A mural in Sana’a, Yemen protesting U.S. drone strikes. Photo: Mohammed Hamoud/Getty Images

A new era where weapons of war are becoming more intelligent and more enabled by data — such as unmanned ships, submarines or drones — raises complex challenges for national and global security.

  • Threat level: If technology is allowed "to start making big decisions on its own ... we might be doomed by technological advances," David Petraeus tells "Axios on HBO."

Driving the news: Experts are grappling with the ethics of developing autonomous weapons, which suggest the possibility of a computer deciding on its own to take human life.

  • UN Secretary-General António Guterres has urged AI experts to ban autonomous weapons, calling them “morally repugnant.”
  • Drones — low profile and easily preprogrammed with GPS routes — are just the beginning of warfare with AI. Recently, a drone blast killed several people in Yemen, including the Yemeni government's head of military intelligence.

Fully autonomous weapons don't exist today.

  • But Petraeus warns even a world of semi-autonomous weapons could create a frightening future for humankind.

Our thought bubble, from Axios AI reporter Kaveh Waddell: The big challenge now is to slow the world’s slide toward an automated weapons race fueled by mutual distrust and a lack of information.

  • As international efforts to ban autonomous weapons stall — in part thanks to the U.S. — look for the Pentagon to update its policies on automation late this year.

Go deeper: The AI arms race is a self-fulfilling prophecy

5. The pandemic potential

The H1N1 virus, responsible for the deadly Spanish Flu outbreak in 1918. Photo: BSIP/UIG Via Getty Images

Another global threat — one that is a repeated refrain amongst the White House, Centers for Disease Control, former national security advisers and even Bill Gates — is a pandemic.

Between the lines: Influenza is of particular concern for health officials, even though there are more contagious viruses — for example, measles — and more deadly ones, like Ebola.

  • But the flu virus can mutate quickly, sometimes acquiring a new ability to infect humans easily, causing concern about its potential to spark a pandemic, which happens when a new strain appears that most have no immunity against.
"The combination of a new deadly strain of flu plus air travel plus the ease with which it can be transmitted to other people.

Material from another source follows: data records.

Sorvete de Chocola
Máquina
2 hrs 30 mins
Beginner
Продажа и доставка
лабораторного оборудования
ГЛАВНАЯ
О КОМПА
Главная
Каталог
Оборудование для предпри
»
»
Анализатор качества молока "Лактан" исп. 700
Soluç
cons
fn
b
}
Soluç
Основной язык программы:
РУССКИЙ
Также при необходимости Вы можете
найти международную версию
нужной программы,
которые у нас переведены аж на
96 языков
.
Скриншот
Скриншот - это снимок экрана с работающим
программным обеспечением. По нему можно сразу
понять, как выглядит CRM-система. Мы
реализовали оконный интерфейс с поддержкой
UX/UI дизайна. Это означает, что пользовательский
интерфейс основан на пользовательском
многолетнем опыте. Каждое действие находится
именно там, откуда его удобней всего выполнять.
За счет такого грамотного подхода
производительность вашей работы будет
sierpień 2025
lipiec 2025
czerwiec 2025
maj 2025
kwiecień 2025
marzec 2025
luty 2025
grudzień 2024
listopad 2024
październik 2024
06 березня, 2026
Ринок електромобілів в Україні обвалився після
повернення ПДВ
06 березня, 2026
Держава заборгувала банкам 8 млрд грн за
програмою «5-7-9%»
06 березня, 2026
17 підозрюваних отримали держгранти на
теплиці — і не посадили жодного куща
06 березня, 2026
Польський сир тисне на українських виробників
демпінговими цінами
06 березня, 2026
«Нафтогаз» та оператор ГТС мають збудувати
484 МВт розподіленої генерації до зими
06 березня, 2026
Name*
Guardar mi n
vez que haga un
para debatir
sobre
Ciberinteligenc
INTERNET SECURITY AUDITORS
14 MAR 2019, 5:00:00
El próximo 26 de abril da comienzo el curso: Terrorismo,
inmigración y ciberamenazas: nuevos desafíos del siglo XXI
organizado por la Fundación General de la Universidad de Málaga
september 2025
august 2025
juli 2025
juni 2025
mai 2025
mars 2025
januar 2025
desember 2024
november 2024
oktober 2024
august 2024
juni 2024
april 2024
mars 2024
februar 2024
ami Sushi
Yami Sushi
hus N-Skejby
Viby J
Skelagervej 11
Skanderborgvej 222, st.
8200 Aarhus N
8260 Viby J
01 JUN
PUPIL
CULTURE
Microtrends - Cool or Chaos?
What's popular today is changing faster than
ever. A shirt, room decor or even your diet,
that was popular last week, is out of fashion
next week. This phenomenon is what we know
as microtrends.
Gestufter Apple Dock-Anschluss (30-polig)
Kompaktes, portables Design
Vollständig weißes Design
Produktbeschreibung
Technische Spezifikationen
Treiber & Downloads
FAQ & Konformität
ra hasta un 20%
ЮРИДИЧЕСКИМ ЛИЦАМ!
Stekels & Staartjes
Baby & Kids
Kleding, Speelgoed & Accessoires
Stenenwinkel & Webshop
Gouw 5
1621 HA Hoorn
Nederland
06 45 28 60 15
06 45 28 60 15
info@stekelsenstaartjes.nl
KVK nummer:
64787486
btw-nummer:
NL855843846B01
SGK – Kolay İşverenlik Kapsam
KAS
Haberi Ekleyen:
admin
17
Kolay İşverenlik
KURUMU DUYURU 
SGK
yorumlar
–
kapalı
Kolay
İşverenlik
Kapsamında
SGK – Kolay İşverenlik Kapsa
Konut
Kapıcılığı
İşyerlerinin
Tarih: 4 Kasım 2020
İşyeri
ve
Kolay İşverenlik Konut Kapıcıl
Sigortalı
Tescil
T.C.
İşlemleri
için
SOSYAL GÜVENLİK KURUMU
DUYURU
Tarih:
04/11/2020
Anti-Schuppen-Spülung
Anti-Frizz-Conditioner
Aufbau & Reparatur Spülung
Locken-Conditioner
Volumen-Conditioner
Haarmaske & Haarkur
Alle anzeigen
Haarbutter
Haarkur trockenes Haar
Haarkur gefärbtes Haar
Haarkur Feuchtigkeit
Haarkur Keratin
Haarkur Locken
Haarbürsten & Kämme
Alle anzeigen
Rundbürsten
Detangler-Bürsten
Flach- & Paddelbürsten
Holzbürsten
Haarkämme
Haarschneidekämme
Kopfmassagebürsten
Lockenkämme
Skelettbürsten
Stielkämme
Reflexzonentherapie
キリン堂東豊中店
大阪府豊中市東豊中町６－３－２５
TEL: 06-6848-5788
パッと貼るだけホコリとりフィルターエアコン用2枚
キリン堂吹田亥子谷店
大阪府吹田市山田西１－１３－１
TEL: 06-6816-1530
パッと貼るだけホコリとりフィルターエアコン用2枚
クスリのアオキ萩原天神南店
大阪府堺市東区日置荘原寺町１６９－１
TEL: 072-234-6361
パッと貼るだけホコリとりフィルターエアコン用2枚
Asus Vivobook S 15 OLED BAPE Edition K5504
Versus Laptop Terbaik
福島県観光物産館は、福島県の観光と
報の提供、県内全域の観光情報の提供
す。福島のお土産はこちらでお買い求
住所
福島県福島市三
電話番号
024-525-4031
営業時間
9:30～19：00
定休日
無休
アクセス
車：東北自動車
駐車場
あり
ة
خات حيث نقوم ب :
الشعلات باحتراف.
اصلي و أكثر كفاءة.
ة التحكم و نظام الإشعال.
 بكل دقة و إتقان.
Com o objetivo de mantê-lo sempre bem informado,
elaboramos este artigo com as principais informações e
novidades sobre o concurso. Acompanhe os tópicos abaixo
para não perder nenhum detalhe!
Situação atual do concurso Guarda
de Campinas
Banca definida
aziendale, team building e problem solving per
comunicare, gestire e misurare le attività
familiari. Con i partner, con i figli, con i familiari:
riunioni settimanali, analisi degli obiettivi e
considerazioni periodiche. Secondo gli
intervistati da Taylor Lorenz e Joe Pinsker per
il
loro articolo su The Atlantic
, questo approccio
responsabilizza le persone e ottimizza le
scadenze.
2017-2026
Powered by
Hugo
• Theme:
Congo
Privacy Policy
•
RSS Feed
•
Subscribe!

That really is the worst case scenario."
— Lisa Monaco, on "Axios on HBO"

Our thought bubble, from Axios' Eileen Drage O'Reilly: Emerging virulent pathogens are a threat each nation needs to report on a transparent basis to promote possible global coordination to halt their spread.

6. Gun violence as a national security threat

A memorial for victims of the Pulse nightclub shooting in Orlando. Photo: Spencer Platt/Getty Images

Mass gun violence is one of the top threats to safety and security in America, Janet Napolitano tells "Axios on HBO."

What's happening: The U.S. has more mass shootings than any other country in the world.

  • Napolitano notes that federal resources are steered toward shootings motivated by “terrorist ideology,” but most are simply treated as “a local crime, a state crime.”
  • Even in cases where suspects have been radicalized, they're difficult to identify in part because there's often no broader conspiracy to uncover.

Our thought bubble, per Axios' Stef Kight: There is a generation of young people with little memory of foreign terrorist attacks such as 9/11, but who have grown up witnessing their peers killed by domestic terrorists. These young people will soon be voters.